## [REQUIREMENTS]
[a] Retype the forum thread on the R33 GTR decals from "problem is i" up to and including "and post away.".
[b] In the forum thread on the R33 GTR decals, which image host does Alan say he uses?

## [EXTRACT TO READ]
--- Start ---
# Mine's R33 GTR with racing decals



## fireblade69 (Sep 9, 2006)

hi guys,

thought i would post to see what you think about my car!

just had a full Mine's race car set of decals made and i want you thoughts!

please be gentle i know stickers are usually wants known as "Chav" but i love the original race car!

problem is i need somone to host the images, can you help

rgds

pete


----------



## Alan (Jul 1, 2001)

Pete there are a lot of free image hosts out there just sign up for one and post away.
I use photohost.org but there are lots more


----------



## usagtrpilot (Aug 19, 2005)

You can use Imageshack or Photobucket. There are others, not sure of the names.


----------



## SmigzyGTR (Mar 20, 2006)

sounds good mate, get them pics up:thumbsup:


----------



## fireblade69 (Sep 9, 2006)
--- End ---
## [DATASET CONTENT]
--- Start ---
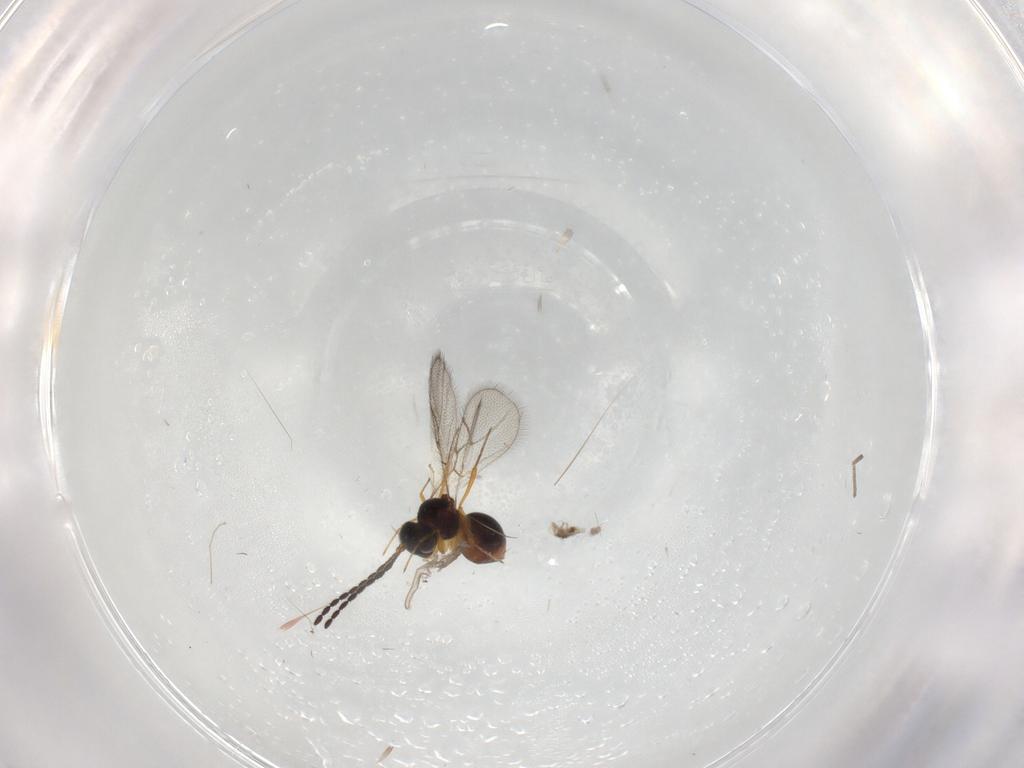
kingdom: Animalia
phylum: Arthropoda
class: Insecta
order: Hymenoptera
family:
--- End ---
## [TASK-BY-TASK RESULTS]
[a]
problem is i need somone to host the images, can you help

rgds

pete


----------



## Alan (Jul 1, 2001)

Pete there are a lot of free image hosts out there just sign up for one and post away.

[b] photohost.org